TÂCHES À RÉALISER:
#1 Répondez aux questions suivantes à partir de l'extrait sur l'immigration en France :
(a) À quoi l'extrait attribue-t-il le fait que la France ait toujours été une terre de rencontres ?
(b) En quelle année le gouvernement a-t-il autorisé le regroupement familial ?
(c) Dans quelles régions du monde de nombreuses personnes veulent-elles rechercher une relative sécurité ?
#2 Poursuivez l'extrait sur l'immigration en France en reprenant après sa dernière phrase.
━━ EXTRAIT À LIRE
Une des particularités de la France (du fait de sa situation géographique) est d’avoir toujours été une terre de rencontres (brutales ou conviviales) et à ce titre, nous sommes donc tous des enfants d’immigrés (plus ou moins lointains).
 
L’arrivée de personnes en provenance de pays musulmans n’est pas récente mais s’est accentuée depuis 1974, année où le gouvernement, en autorisant le regroupement familial, a acté la transformation d’une immigration de travail (qui satisfaisait bien un patronat à la recherche d’un salariat docile et malléable) en immigration de peuplement (tout en se préoccupant bien peu des indispensables mesures éducatives d’intégration qu’il aurait fallu mettre en œuvre à l’époque).
 
Dans un second temps et depuis une bonne décennie, le capitalisme triomphant et sa recherche permanente de profits toujours plus exponentiels qui écrase les peuples à travers le monde a poussé de nombreuses personnes de ces mêmes pays à vouloir rechercher une relative sécurité dans les quelques régions du monde où subsistent encore quelques espaces de paix, de liberté et de protection sociale.
━━━━
━━ MATÉRIEL D'ÉTUDE
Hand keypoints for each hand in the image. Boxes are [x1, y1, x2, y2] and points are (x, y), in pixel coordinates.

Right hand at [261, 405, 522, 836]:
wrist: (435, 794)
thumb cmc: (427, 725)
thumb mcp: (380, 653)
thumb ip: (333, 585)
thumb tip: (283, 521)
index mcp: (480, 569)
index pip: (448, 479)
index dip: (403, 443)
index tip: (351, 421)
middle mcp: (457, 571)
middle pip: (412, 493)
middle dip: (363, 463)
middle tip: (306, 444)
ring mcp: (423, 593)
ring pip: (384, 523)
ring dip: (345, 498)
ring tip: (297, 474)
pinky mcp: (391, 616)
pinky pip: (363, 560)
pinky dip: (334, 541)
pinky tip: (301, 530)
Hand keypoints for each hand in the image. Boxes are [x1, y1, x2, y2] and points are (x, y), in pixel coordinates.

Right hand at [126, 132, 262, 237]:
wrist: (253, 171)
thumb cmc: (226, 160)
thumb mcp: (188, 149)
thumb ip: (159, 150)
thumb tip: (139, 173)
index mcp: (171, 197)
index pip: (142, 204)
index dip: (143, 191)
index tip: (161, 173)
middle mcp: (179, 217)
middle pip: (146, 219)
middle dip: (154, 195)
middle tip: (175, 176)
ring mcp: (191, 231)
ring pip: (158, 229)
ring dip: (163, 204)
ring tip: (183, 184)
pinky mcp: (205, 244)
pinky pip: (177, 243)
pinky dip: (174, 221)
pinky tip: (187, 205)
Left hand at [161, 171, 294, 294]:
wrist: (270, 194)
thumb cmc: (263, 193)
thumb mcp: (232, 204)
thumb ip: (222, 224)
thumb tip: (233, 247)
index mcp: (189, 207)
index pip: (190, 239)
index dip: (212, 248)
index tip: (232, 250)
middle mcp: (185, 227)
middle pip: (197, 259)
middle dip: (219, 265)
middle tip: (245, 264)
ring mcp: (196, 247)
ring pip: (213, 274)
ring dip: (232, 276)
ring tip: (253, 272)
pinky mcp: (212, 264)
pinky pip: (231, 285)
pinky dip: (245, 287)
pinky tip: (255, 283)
━━━━
RÉPONSES AUX TÂCHES:
#1
(a) À sa situation géographique.
(b) En 1974.
(c) Dans les quelques régions du monde où subsistent encore quelques espaces de paix, de liberté et de protection sociale.

#2
 
Et c’est ainsi que notre communauté nationale compte maintenant plusieurs millions de citoyens ou d’étrangers de culture ou de religion musulmane.
 
Il n’aura échappé à personne que cette situation ne va pas sans poser de problèmes et qu’il semblerait même qu’ils aillent augmentant (et il en est de même dans tous les pays européens où des communautés musulmanes importantes sont implantées).
 
Dans l’histoire récente de notre pays, chaque vague migratoire antérieure a vu des frictions entre arrivants et autochtones (car une phase d’adaptation est toujours nécessaire et il y a toujours de part et d’autre des minorités intolérantes) mais sans jamais atteindre le fossé actuel.
 
Bien évidemment, la question sociale (c’est-à-dire de l’emploi) est importante mais ce serait du pur angélisme de penser qu’une amélioration à ce niveau (même significative) nous amènerait à une situation totalement apaisée.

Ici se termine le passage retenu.